Si por soberanía se entiende aquel poder absoluto, independiente y supremo, que reside en toda asociación de hombres, o sea de padres de familia (pues que la autoridad patriarcal parece derivada de la naturaleza), cuando se reúnen para vivir y conservarse en sociedad, es una verdad infalible que esta soberanía pertenece originalmente a toda asociación. Porque habiendo recibido el hombre de su Criador el poder de dirigir libre y independientemente sus acciones, es claro que no puede dejar de existir en la asociación de algunos o muchos hombres el poder que existe en todos y en cada uno de los asociados. Pero es menester confesar que el nombre de soberanía no conviene sino impropiamente a este poder absoluto; porque la palabra soberanía es relativa, y así como supone de una parte autoridad e imperio, supone de otra sumisión y obediencia; por lo cual nunca se puede decir con rigurosa propiedad que un hombre o un pueblo es soberano de sí mismo.
Otro tanto se podría decir de la soberanía política, si por tal se entiende aquel poder independiente y supremo de dirigir la acción común que una asociación de hombres establece al constituirse en sociedad civil; porque desde entonces la soberanía ya no reside propiamente en los miembros de la asociación, sino en aquel o aquellos agentes que hubiere señalado la constitución para el ejercicio de aquel poder, y en la forma que hubiere prescrito para su ejercicio.
De aquí es que de ninguna nación constituida en sociedad civil se podrá decir con rigurosa propiedad que es soberana, porque no se puede concebir una constitución en que el poder independiente de dirigir la acción común haya quedado en la misma asociación tal como estaba en ella antes de constituirse. Aun en la más libre democracia este poder soberano no reside propiamente en los ciudadanos, ni cuando dispersos y dados a sus privadas ocupaciones, ni cuando reunidos accidentalmente, o en los que todos hubieren elegido, cuando se hallaren solemnemente congregados, en la forma acordada por la constitución, para el fin de determinar y dirigir la acción común.
Sin embargo, el lenguaje ordinario de la política da el título de soberano a un pueblo así constituido, y no sin buena razón, porque ora sea que sus individuos se hayan reservado el derecho de congregarse para determinar y dirigir la acción común, ora hayan confiado este encargo a cierto número de personas, si éstas fuesen elegidas sucesivamente por todos ellos, siempre se entenderá que todos dirigen aquella acción, ya inmediatamente o ya por medio de sus representantes; y por tanto se podrá decir sin repugnancia que se han reservado la soberanía, puesto que en ellos queda virtualmente existente.

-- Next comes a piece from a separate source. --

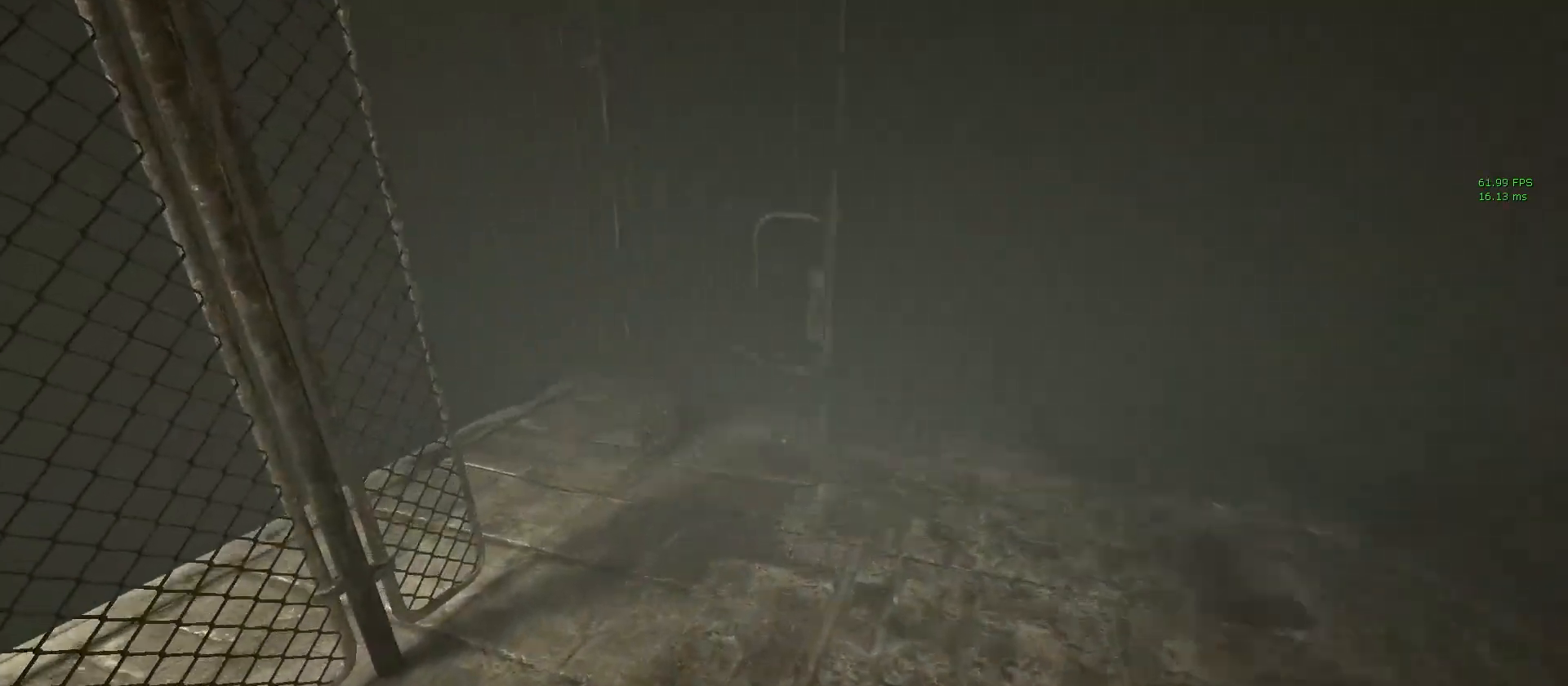
{"keys": ["shift", "w"], "mouse": [], "events": []}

Por último, todavía se podría decir lo mismo cuando los constituyentes, reservándose el poder de hacer las leyes necesarias para mantener la constitución y proteger los derechos de los ciudadanos, hubiesen confiado a una sola o a pocas personas el poder de dirigir la acción común según ellas, con tal que esta persona o personas fuesen elegidas y renovadas periódica y sucesivamente por todos los ciudadanos. Porque entonces este poder no sería propiamente de las personas que le ejerciesen, sino de la nación que se le confiaba y renovaba por medio de las elecciones sucesivas, y por cuya autoridad y a cuyo nombre le debían ejercer. Y por lo mismo, no a ellas, sino a la nación, convendría mejor el título de soberano, pues que en ella residiría virtualmente la soberanía.
Pero si una nación, al constituirse en sociedad, abdicase para siempre el poder de dirigir la acción común, y le confiriese a una o pocas personas determinadas, y si de tal manera se desprendiese de él, que su traslación sucesiva de unas en otras se hiciese por derecho hereditario, o en otra forma cualquiera independiente de la voluntad general, entonces ya no podría decirse, ni en el sentido natural ni según el lenguaje de la política, que la soberanía quedaba existente en la nación. La constitución en este caso ya no sería ni se diría democrática, sino monárquica o aristocrática, y según la propiedad del idioma político, se diría que la soberanía se hallaba en aquella persona o cuerpo encargado de dirigir permanentemente la acción común, y no en la nación así constituida.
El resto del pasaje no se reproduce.